Indeed, there are theories, about the heat, about the excitement, about the aromas, about the fantasy, about the women; indeed, all are good theories.
Having been stuck amid the heat, excitement, aromas, fantasy, and the women of Vietnam now for almost five months – waiting here while New Zealand deals with the aftermath of its Coronavirus/Novel Coronavirus/COVID-19 outbreak – fair to say, yes, these factors do add to a male’s sexual appetite; yet many places in the world are warm, exciting, aromatic, fantastical and sexually inviting, so what makes places like Vietnam, Thailand, Cambodia, Laos, or Philippines different?
A Western tourist entering Southeast Asia will likely find themselves besieged by a plethora of biting insects; these insects penetrate the skin, usually on the hunt for blood, leaving behind irritation, hypersensitivity, and mild toxicity.
When any kind of toxification enters our body, the liver must work to purify the blood by filtering from our bloodstream the inimical agent.
This overactivity in liver function stimulates the body into a kind of hyperdrive rendering it less inhibited while making it more receptive to desire and creating greater sensual responsivity; thus, we have a temporary aphrodisiac effect.
Bloodstream toxification caused by any number of factors will generate a similar effect.
Toxification caused by alcohol – aphrodisiac?
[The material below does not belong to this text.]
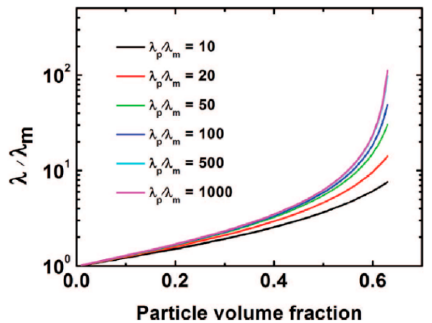
Figure 37. Theoretical prediction of the relative thermal conductivity ( λ ) of composites (© 2016 IEEE. Reprinted, with permission, from [59]).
Toxification caused by cannabis – aphrodisiac?
Toxification caused by illness – aphrodisiac?
Toxification caused by too many bug bites – aphrodisiac.
Therefore, couple bug-bite induced toxification with these other potential aphrodisiacs of Southeast Asia – heat, excitement, aromas, fantasy, the women – and a man is left feeling extremely vulnerable to sexual advances from exquisite Southeast Asian women.
Imagine my frustration then; having been in a relationship for past months with a typically beautiful Vietnamese woman who ‘wants to wait’.